Seventy-six percent (4933) of all tree islands that burned showed some early signs of recovery during the first year (2009). However, even three years after the fire (2011), about 4% of all the tree islands that initially burned showed no signs of recovery (Figure 8). To our surprise, tree island size, not hydroperiod, was the strongest predictor of post-fire tree island recovery (Table 2). The likelihood of post-fire recovery was positively affected by tree island size but negatively affected by hydroperiod. Post-fire recovering tree islands were, on average, several hundred square meters larger than non-recovering tree islands, 600 m2 vs. 100 m2, respectively, while mean marsh hydroperiods were 31 days longer on tree islands with no signs of recovery (153 days) than on tree islands showings signs of recovery (122 days).
Our analysis of the effects of the Mustang Corner Fire on tree islands revealed a direct relationship between pre- and post-fire hydrology and the probabilities of burning and recovery. More specifically, the multiple logistic regression models indicate that the elevation of the marsh water table at the time of a fire was the most important parameter in determining whether a tree island burned or not (Table 1), and that tree island size and post-fire hydroperiod both influenced the post-fire recovery of marl prairie tree islands (Table 2).

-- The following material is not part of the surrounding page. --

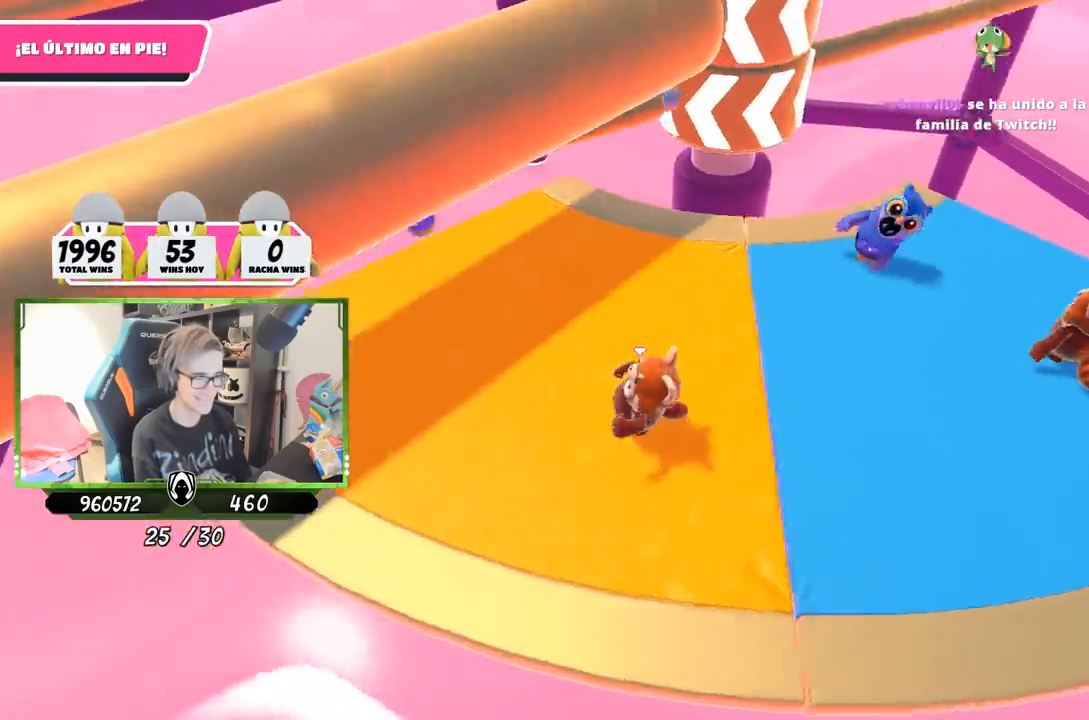
{"buttons": [], "left_stick": "left", "right_stick": "center", "events": [[33, "left_stick", "up"], [100, "left_stick", "up-right"], [200, "right_stick", "up"], [267, "left_stick", "down-right"], [333, "left_stick", "down-left"], [400, "left_stick", "left"], [400, "right_stick", "center"]]}
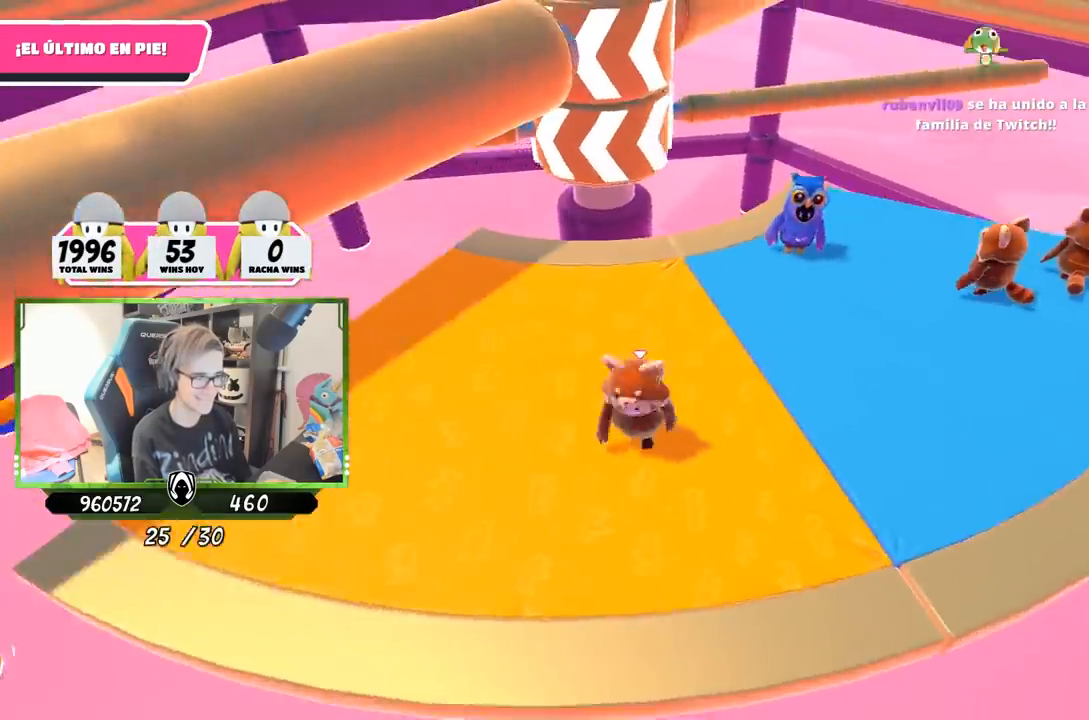
{"buttons": [], "left_stick": "left", "right_stick": "center", "events": [[67, "left_stick", "up"], [233, "left_stick", "right"], [367, "left_stick", "down-left"], [467, "left_stick", "left"]]}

Both multiple logistic regression models provide a framework by which resource managers and ecologists can assess and determine the potential risk that a fire could have on tree islands within the marl prairies of the Everglades by examining three easily derivable variables (i.e., pre-fire water table, post-fire hydroperiod, and tree island size). Water table elevation and post-fire hydroperiod can both be manipulated, to some extent, by resource managers, and knowledge of their interactions with fire can be used to formulate and implement fire management plans. A hypothetical fire management plan could include a schedule of the rate, volume, and timing of water needed for delivery into a region to quickly raise the water table to a level that either prevents a fire from occurring or diminishes its overall effect on the landscape once ignited. Managers, however, need to be careful in implementing such a plan because of possible adverse repercussions. For example, if the rate and volume of water used to manage the fire leads to the post-fire flooding of burned tree islands, managers might find that their efforts to mitigate the effects of a fire and protect tree islands could result in the inability of burned tree islands to recover because they became flooded immediately after the fire and post-fire regeneration was inhibited.
Within the fire boundary, we observed a 30 cm difference in mean marsh water table depth between unburned (−0.665 m) and burned (−0.943 m) tree islands at the time of the fire. This finding is consistent with that of Craighead (1984) who found that water table depths greater than −0.60 m tended to exclude fires from hardwood hammocks while values less than −0.60 m led to severe hardwood hammock fires. Craighead’s (1984) observations, while representative of large well-developed hardwood hammocks embedded in a pine forest matrix, parallel our findings on the importance of pre-fire hydrologic conditions in determining post-fire effects on marl prairie tree islands within the Everglades.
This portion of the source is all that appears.